Now, I was pretty happy with this solution. I had a sense that of course it could be written better, more efficiently, more elegantly, but I wasn’t sure how and I felt that I did what I could with what I know. So when I found this solution to FizzBuzz I found it pretty exciting.
This code is a bit convoluted, but it makes sense if you break it down into pieces.
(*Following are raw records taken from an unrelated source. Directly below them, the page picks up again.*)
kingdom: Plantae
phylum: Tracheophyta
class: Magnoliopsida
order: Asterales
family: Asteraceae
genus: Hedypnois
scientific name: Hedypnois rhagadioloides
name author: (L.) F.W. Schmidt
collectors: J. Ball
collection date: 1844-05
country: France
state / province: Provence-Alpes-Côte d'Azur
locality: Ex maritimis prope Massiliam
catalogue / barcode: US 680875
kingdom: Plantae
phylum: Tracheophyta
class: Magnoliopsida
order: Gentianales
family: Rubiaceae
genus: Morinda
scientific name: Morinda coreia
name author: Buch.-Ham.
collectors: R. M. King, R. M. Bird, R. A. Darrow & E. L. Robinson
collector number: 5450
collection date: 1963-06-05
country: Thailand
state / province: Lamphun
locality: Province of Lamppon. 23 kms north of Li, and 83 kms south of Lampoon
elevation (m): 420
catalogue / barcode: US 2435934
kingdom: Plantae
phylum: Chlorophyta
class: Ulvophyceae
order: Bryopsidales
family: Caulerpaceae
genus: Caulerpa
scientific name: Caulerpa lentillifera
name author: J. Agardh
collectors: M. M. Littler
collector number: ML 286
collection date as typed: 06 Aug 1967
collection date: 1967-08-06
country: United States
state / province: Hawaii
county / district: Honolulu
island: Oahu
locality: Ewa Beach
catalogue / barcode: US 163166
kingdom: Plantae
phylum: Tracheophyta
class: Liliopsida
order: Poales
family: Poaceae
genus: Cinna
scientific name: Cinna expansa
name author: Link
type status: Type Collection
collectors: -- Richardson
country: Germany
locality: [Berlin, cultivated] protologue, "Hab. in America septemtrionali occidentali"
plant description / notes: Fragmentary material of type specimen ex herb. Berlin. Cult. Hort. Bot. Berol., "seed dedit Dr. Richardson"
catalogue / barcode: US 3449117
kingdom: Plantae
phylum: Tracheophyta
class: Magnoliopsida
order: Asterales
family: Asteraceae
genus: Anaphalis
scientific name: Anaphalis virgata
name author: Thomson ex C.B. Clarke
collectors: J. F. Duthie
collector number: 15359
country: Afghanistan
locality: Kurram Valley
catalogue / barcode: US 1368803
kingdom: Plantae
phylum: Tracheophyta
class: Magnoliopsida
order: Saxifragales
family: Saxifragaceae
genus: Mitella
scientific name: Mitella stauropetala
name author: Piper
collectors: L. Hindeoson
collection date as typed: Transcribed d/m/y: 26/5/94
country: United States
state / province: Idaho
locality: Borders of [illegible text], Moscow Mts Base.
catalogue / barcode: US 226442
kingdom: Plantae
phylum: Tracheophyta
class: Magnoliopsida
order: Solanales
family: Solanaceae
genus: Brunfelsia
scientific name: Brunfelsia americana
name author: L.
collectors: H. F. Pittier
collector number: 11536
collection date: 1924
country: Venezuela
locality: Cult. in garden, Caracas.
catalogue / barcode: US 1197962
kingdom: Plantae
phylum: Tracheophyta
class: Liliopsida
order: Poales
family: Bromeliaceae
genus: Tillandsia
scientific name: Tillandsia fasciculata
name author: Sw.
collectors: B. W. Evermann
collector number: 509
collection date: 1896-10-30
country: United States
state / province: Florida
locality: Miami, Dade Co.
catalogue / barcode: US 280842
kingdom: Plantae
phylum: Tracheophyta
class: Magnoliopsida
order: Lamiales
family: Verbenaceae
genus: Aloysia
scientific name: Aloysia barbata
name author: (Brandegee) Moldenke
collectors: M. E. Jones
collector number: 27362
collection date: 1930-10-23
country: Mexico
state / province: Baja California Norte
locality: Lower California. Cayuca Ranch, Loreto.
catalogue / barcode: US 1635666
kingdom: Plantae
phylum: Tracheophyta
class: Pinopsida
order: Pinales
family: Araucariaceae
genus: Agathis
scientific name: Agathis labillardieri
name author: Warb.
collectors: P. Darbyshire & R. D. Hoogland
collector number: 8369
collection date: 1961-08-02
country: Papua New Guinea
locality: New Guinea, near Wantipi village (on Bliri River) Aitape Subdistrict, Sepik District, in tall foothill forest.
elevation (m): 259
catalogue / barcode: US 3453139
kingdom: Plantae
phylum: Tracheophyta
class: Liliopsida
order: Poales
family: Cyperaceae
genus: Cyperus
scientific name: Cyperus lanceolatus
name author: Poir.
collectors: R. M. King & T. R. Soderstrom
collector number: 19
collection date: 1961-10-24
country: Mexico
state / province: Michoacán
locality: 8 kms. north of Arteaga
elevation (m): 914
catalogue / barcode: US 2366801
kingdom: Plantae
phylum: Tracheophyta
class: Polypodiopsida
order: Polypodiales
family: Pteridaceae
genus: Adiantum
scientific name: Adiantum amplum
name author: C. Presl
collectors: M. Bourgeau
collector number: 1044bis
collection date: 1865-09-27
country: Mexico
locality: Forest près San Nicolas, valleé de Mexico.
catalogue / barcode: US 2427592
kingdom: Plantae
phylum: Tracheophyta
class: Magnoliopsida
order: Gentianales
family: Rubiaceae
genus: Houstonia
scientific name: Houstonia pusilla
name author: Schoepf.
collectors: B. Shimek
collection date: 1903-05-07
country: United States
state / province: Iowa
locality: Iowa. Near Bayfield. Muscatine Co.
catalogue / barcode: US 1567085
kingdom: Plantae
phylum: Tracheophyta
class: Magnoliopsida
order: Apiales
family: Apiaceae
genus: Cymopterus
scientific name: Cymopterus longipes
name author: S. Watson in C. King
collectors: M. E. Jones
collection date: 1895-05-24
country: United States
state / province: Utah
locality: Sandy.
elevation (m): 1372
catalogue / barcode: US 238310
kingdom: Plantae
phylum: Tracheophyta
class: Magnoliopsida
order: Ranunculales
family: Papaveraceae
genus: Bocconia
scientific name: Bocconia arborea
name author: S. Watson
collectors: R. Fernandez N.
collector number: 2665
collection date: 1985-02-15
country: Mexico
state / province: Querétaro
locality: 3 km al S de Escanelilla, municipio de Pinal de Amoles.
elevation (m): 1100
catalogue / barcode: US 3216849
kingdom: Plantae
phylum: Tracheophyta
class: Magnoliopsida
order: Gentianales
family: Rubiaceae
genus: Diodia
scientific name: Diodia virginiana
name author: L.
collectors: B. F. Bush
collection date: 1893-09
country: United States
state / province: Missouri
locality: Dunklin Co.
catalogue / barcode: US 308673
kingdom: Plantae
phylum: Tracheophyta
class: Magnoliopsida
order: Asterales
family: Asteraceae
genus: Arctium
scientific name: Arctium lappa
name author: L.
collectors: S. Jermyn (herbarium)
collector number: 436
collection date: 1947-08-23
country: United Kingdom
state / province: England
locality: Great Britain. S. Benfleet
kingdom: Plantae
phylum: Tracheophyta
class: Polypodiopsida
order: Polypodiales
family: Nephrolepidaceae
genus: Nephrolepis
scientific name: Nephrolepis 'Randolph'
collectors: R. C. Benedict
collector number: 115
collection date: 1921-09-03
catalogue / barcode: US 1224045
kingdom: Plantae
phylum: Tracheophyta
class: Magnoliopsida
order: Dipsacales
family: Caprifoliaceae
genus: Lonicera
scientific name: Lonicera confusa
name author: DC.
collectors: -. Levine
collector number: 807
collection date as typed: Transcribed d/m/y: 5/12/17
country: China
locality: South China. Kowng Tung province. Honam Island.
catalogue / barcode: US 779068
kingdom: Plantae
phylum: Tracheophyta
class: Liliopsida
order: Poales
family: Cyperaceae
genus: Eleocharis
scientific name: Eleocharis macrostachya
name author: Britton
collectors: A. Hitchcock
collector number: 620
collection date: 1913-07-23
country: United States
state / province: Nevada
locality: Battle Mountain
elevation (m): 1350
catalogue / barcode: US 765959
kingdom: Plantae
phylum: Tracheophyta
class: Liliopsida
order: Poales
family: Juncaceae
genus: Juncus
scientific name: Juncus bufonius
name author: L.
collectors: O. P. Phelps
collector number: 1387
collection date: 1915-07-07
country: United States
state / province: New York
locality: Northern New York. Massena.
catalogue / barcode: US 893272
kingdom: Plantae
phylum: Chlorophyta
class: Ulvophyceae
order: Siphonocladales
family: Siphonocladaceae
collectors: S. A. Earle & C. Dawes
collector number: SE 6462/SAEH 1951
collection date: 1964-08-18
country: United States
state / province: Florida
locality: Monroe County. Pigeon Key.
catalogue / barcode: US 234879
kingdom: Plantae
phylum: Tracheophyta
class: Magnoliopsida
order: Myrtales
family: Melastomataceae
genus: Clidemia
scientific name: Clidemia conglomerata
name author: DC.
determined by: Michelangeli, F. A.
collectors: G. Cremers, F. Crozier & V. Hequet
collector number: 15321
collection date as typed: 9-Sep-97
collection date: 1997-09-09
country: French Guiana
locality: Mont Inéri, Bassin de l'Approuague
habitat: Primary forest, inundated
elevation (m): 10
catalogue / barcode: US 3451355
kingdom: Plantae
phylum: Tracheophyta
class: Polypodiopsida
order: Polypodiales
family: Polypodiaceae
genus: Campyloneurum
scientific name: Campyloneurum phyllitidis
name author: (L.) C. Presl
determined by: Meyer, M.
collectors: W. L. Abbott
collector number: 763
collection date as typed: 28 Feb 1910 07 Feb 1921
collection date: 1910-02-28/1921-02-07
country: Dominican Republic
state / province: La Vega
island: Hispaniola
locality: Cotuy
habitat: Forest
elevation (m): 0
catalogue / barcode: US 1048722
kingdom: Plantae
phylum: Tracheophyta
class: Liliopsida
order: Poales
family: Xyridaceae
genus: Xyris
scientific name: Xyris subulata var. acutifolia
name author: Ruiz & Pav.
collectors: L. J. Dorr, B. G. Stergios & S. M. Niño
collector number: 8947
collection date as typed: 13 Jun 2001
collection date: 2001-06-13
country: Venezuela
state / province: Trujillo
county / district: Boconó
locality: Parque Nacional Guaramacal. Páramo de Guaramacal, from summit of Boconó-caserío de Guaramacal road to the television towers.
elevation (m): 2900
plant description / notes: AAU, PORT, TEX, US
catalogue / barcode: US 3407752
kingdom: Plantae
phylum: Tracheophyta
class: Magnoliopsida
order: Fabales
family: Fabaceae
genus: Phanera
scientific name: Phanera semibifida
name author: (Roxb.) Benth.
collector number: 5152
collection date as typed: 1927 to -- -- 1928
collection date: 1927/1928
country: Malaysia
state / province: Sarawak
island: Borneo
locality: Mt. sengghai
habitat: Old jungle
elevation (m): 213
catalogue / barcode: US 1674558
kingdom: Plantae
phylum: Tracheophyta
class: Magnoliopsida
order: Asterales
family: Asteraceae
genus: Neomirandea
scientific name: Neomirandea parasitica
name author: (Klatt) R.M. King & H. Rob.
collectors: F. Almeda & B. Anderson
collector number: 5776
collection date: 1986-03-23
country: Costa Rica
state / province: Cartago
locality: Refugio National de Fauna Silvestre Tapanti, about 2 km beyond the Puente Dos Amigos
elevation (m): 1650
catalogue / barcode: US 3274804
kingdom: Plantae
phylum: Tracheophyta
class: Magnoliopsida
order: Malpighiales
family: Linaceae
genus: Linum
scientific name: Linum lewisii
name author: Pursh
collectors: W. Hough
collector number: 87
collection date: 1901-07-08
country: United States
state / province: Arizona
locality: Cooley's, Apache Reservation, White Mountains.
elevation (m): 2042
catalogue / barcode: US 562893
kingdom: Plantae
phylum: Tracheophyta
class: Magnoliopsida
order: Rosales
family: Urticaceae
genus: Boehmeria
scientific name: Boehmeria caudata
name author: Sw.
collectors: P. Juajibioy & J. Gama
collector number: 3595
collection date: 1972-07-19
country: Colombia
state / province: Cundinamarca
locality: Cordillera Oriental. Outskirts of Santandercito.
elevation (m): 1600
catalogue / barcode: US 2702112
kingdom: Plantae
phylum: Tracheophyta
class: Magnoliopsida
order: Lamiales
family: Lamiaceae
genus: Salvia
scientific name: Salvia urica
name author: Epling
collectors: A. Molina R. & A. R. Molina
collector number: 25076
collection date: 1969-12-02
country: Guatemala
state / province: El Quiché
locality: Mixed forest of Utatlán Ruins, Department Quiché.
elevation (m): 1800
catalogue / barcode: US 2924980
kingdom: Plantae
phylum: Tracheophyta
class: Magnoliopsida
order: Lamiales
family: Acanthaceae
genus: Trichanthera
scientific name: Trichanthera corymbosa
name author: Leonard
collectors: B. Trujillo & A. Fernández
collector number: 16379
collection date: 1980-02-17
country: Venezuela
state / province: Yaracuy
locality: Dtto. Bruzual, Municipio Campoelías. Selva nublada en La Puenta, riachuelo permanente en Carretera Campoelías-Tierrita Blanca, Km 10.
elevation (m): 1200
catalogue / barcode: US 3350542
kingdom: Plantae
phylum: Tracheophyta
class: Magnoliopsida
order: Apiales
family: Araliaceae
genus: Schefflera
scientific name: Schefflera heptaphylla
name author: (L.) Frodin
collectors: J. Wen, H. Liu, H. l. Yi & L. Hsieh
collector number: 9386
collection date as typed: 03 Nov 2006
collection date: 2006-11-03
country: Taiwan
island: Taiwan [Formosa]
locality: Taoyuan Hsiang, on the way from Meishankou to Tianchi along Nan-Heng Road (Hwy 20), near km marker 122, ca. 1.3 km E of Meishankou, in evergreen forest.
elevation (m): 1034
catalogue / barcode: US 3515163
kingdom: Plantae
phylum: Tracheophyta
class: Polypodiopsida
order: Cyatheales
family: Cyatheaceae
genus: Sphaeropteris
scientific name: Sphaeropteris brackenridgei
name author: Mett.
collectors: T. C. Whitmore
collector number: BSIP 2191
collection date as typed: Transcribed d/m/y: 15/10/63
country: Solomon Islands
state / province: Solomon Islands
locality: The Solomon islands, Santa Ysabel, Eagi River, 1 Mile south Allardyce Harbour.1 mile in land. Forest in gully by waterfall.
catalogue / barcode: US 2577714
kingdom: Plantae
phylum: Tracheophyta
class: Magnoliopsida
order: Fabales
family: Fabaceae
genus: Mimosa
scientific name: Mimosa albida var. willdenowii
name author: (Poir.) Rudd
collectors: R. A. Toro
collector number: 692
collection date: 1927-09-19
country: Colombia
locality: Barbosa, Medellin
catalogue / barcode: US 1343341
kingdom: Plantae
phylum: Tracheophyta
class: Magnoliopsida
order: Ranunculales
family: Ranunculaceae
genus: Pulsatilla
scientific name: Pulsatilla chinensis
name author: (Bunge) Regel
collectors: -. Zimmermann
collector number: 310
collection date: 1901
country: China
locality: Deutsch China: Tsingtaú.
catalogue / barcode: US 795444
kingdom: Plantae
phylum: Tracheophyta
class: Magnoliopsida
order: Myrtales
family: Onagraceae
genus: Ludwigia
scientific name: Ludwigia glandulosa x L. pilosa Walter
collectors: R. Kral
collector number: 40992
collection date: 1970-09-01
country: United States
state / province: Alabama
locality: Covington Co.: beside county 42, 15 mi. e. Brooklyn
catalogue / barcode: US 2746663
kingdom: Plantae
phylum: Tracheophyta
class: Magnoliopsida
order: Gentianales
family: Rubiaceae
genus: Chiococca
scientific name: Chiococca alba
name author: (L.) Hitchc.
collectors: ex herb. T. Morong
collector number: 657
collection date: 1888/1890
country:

To better explain it, I pulled apart the methods which gives a better idea of the steps involved.
The one-line FizzBuzz starts with puts, so we know it’s going to print out a number, Fizz, or Buzz for all the numbers between 1 and 100, since that is the range given. It uses the map method, which iterates through each number in a range and does something to transmute it in some way before returning it.
After establishing this, the one-line FizzBuzz evaluates the array [[“Fizz”][i % 3], [“Buzz”][i % 5]]. Let’s look at half of this to see what is going on. [“Fizz”][i % 3] can be thought of as array[i % 3]. That is, it is looking up the index in the array [“Fizz”]. However, since it is looking at a one-item array, anything other than index zero (i % 3 == 0) will return ‘nil’. When we do get to look at array it will return “Fizz”. The same concept is used for [“Buzz”][i % 5]. Based on this, we know that anything divisible by 3 will return [[“Fizz”],nil], anything divisible by 5 will return [nil,[“Buzz”], and anything divisible by 15 will return [[“Fizz”],[“Buzz”]].
Okay, great. That’s the first hurdle. But we’re still a long way from a proper FizzBuzz solution. That’s when the compact and join methods come in to play. Each iteration of i, compact will strip all the nil values from the array, leaving us with [[“Fizz”]], [[“Buzz”]], [[“Fizz”],[“Buzz”]], and [ ] as the possible arrays. Join will then be used to combine “FizzBuzz” into one word when both are returned.
Finally, we check to see if the array was empty or not. If we’re left with an empty array, the number will be printed to the console. Otherwise, the contents of the array will be printed, based on which conditions were met.